Johnny Cooke

Personal information
- Nickname: Cookie
- Nationality: British (English)
- Born: 17 December 1934 Bootle, England
- Died: 29 June 2024 (aged 89) Bootle, England
- Weight: Lightweight Light welterweight Welterweight Light middleweight Middleweight

Boxing career

Boxing record
- Total fights: 93
- Wins: 52 (KO 5)
- Losses: 34 (KO 8)
- Draws: 7

Medal record
Boxing
Representing England
British Empire & Commonwealth Games
| Bronze medal – third place | 1958 Cardiff | -60 kg |

= Johnny Cooke =

English boxer (1934–2024)

John Cooke (17 December 1934 – 29 June 2024) was an English amateur lightweight and professional light welter, welter, light middle and middleweight boxer.

== Amateur career ==
Cooke was born in Bootle.
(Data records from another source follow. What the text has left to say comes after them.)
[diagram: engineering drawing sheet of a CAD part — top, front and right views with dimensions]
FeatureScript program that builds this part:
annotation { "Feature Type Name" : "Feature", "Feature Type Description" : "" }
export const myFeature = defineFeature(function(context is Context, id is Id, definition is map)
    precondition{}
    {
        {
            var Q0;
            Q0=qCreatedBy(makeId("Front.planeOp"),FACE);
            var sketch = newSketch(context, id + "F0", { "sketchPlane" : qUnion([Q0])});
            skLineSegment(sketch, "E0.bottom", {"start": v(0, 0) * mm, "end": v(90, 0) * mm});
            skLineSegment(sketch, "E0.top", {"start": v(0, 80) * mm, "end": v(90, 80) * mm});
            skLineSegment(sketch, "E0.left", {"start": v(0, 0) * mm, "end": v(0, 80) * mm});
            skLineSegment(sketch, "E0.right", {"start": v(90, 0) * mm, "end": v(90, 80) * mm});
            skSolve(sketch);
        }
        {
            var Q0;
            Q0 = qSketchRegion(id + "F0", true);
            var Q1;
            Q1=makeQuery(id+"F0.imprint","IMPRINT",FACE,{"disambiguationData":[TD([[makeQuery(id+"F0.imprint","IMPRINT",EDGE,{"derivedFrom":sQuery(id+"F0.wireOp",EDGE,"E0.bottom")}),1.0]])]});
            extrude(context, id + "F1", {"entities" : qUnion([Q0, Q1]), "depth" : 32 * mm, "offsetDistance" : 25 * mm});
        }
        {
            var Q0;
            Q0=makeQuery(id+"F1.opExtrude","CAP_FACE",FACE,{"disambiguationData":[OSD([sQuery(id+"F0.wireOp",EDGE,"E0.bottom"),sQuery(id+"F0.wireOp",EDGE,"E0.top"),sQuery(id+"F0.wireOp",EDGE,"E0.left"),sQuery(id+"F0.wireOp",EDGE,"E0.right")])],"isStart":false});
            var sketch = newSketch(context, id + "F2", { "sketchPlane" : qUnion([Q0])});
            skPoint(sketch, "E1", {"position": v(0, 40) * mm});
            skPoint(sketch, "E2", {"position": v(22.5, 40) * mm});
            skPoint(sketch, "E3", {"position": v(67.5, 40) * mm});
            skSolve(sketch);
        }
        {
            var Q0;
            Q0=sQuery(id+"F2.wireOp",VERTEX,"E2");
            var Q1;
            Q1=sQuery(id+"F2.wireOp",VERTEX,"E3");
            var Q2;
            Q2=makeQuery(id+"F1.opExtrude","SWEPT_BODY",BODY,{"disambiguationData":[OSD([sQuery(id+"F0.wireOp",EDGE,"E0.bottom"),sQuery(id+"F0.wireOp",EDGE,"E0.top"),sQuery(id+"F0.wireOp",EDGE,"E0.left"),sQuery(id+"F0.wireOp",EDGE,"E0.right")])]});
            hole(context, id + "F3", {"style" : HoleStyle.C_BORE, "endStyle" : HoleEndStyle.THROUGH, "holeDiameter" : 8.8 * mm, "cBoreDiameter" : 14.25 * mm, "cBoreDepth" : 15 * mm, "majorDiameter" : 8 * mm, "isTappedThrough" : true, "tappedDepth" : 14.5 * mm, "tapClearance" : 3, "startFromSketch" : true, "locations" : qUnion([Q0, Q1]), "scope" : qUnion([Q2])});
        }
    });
He was runner-up for the 1958 Amateur Boxing Association of England (ABAE) featherweight title, against Richard McTaggart (Royal Air Force), boxing out of Maple Leaf ABC.

He represented the England team during the boxing tournament at the 1958 British Empire and Commonwealth Games and won a bronze medal in the -60 Kg division. He only lost 16 of 368 recorded contests as an amateur.

== Professional career ==
Cooke made his professional debut on 28 June 1960, aged 25, against Ken Pugh and fought in ninety-three fights until 1971. As a professional he won the British Boxing Board of Control (BBBofC) Central Area lightweight title, beating his cousin, Dave Coventry, for the BBBofC Central Area welterweight title, BBBofC British welterweight title, and Commonwealth welterweight title, and was a challenger for the European Boxing Union (EBU) welterweight title against Carmelo Bossi, his professional fighting weight varied from 133+3/4 lb, i.e. light welterweight to 157+1/4 lb, i.e. middleweight. Cooke was managed by Johnny Campbell (c. 1905 – 2 May 1994), credited as "the man who put Birkenhead on the map".

== Death ==
Cooke died from pneumonia in Bootle on 29 June 2024, at the age of 89.